Pictures paired with source code
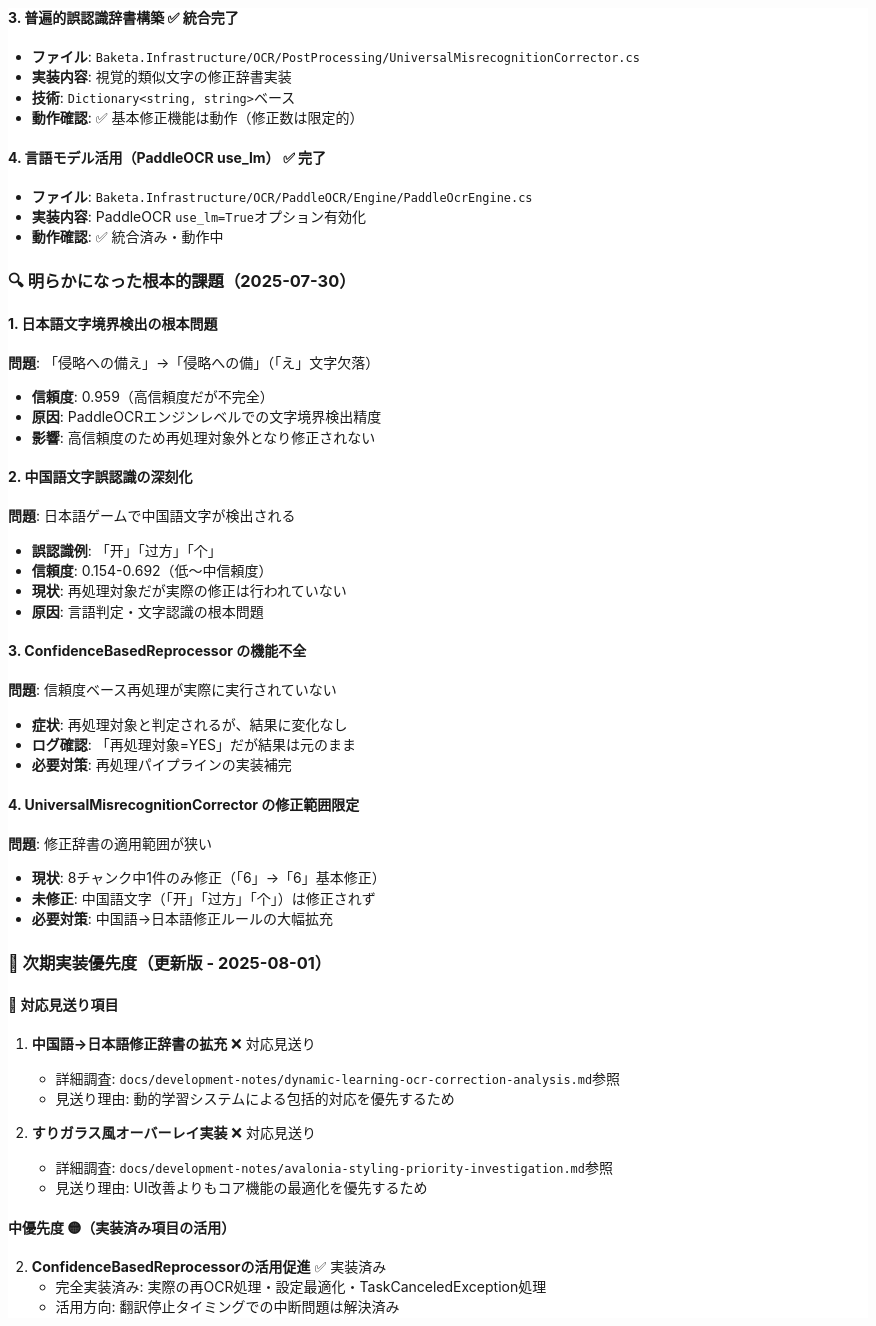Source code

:#### 3. 普遍的誤認識辞書構築 ✅ 統合完了
- **ファイル**: `Baketa.Infrastructure/OCR/PostProcessing/UniversalMisrecognitionCorrector.cs`
- **実装内容**: 視覚的類似文字の修正辞書実装
- **技術**: `Dictionary<string, string>`ベース
- **動作確認**: ✅ 基本修正機能は動作（修正数は限定的）

#### 4. 言語モデル活用（PaddleOCR use_lm） ✅ 完了
- **ファイル**: `Baketa.Infrastructure/OCR/PaddleOCR/Engine/PaddleOcrEngine.cs`
- **実装内容**: PaddleOCR `use_lm=True`オプション有効化
- **動作確認**: ✅ 統合済み・動作中

### 🔍 明らかになった根本的課題（2025-07-30）

#### 1. 日本語文字境界検出の根本問題
**問題**: 「侵略への備え」→「侵略への備」（「え」文字欠落）
- **信頼度**: 0.959（高信頼度だが不完全）
- **原因**: PaddleOCRエンジンレベルでの文字境界検出精度
- **影響**: 高信頼度のため再処理対象外となり修正されない

#### 2. 中国語文字誤認識の深刻化
**問題**: 日本語ゲームで中国語文字が検出される
- **誤認識例**: 「开」「过方」「个」
- **信頼度**: 0.154-0.692（低～中信頼度）
- **現状**: 再処理対象だが実際の修正は行われていない
- **原因**: 言語判定・文字認識の根本問題

#### 3. ConfidenceBasedReprocessor の機能不全
**問題**: 信頼度ベース再処理が実際に実行されていない
- **症状**: 再処理対象と判定されるが、結果に変化なし
- **ログ確認**: 「再処理対象=YES」だが結果は元のまま
- **必要対策**: 再処理パイプラインの実装補完

#### 4. UniversalMisrecognitionCorrector の修正範囲限定
**問題**: 修正辞書の適用範囲が狭い
- **現状**: 8チャンク中1件のみ修正（「6」→「6」基本修正）
- **未修正**: 中国語文字（「开」「过方」「个」）は修正されず
- **必要対策**: 中国語→日本語修正ルールの大幅拡充

### 🎯 次期実装優先度（更新版 - 2025-08-01）

#### 🚫 対応見送り項目
1. **中国語→日本語修正辞書の拡充** ❌ 対応見送り
   - 詳細調査: `docs/development-notes/dynamic-learning-ocr-correction-analysis.md`参照
   - 見送り理由: 動的学習システムによる包括的対応を優先するため

2. **すりガラス風オーバーレイ実装** ❌ 対応見送り  
   - 詳細調査: `docs/development-notes/avalonia-styling-priority-investigation.md`参照
   - 見送り理由: UI改善よりもコア機能の最適化を優先するため

#### 中優先度 🟡（実装済み項目の活用）
2. **ConfidenceBasedReprocessorの活用促進** ✅ 実装済み
   - 完全実装済み: 実際の再OCR処理・設定最適化・TaskCanceledException処理
   - 活用方向: 翻訳停止タイミングでの中断問題は解決済み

• _What needs to be done_: All of the entries above should be duplicated exactly, except for the pictures.

• _Output of the task_:
Source code

:#### 3. 普遍的誤認識辞書構築 ✅ 統合完了
- **ファイル**: `Baketa.Infrastructure/OCR/PostProcessing/UniversalMisrecognitionCorrector.cs`
- **実装内容**: 視覚的類似文字の修正辞書実装
- **技術**: `Dictionary<string, string>`ベース
- **動作確認**: ✅ 基本修正機能は動作（修正数は限定的）

#### 4. 言語モデル活用（PaddleOCR use_lm） ✅ 完了
- **ファイル**: `Baketa.Infrastructure/OCR/PaddleOCR/Engine/PaddleOcrEngine.cs`
- **実装内容**: PaddleOCR `use_lm=True`オプション有効化
- **動作確認**: ✅ 統合済み・動作中

### 🔍 明らかになった根本的課題（2025-07-30）

#### 1. 日本語文字境界検出の根本問題
**問題**: 「侵略への備え」→「侵略への備」（「え」文字欠落）
- **信頼度**: 0.959（高信頼度だが不完全）
- **原因**: PaddleOCRエンジンレベルでの文字境界検出精度
- **影響**: 高信頼度のため再処理対象外となり修正されない

#### 2. 中国語文字誤認識の深刻化
**問題**: 日本語ゲームで中国語文字が検出される
- **誤認識例**: 「开」「过方」「个」
- **信頼度**: 0.154-0.692（低～中信頼度）
- **現状**: 再処理対象だが実際の修正は行われていない
- **原因**: 言語判定・文字認識の根本問題

#### 3. ConfidenceBasedReprocessor の機能不全
**問題**: 信頼度ベース再処理が実際に実行されていない
- **症状**: 再処理対象と判定されるが、結果に変化なし
- **ログ確認**: 「再処理対象=YES」だが結果は元のまま
- **必要対策**: 再処理パイプラインの実装補完

#### 4. UniversalMisrecognitionCorrector の修正範囲限定
**問題**: 修正辞書の適用範囲が狭い
- **現状**: 8チャンク中1件のみ修正（「6」→「6」基本修正）
- **未修正**: 中国語文字（「开」「过方」「个」）は修正されず
- **必要対策**: 中国語→日本語修正ルールの大幅拡充

### 🎯 次期実装優先度（更新版 - 2025-08-01）

#### 🚫 対応見送り項目
1. **中国語→日本語修正辞書の拡充** ❌ 対応見送り
   - 詳細調査: `docs/development-notes/dynamic-learning-ocr-correction-analysis.md`参照
   - 見送り理由: 動的学習システムによる包括的対応を優先するため

2. **すりガラス風オーバーレイ実装** ❌ 対応見送り  
   - 詳細調査: `docs/development-notes/avalonia-styling-priority-investigation.md`参照
   - 見送り理由: UI改善よりもコア機能の最適化を優先するため

#### 中優先度 🟡（実装済み項目の活用）
2. **ConfidenceBasedReprocessorの活用促進** ✅ 実装済み
   - 完全実装済み: 実際の再OCR処理・設定最適化・TaskCanceledException処理
   - 活用方向: 翻訳停止タイミングでの中断問題は解決済み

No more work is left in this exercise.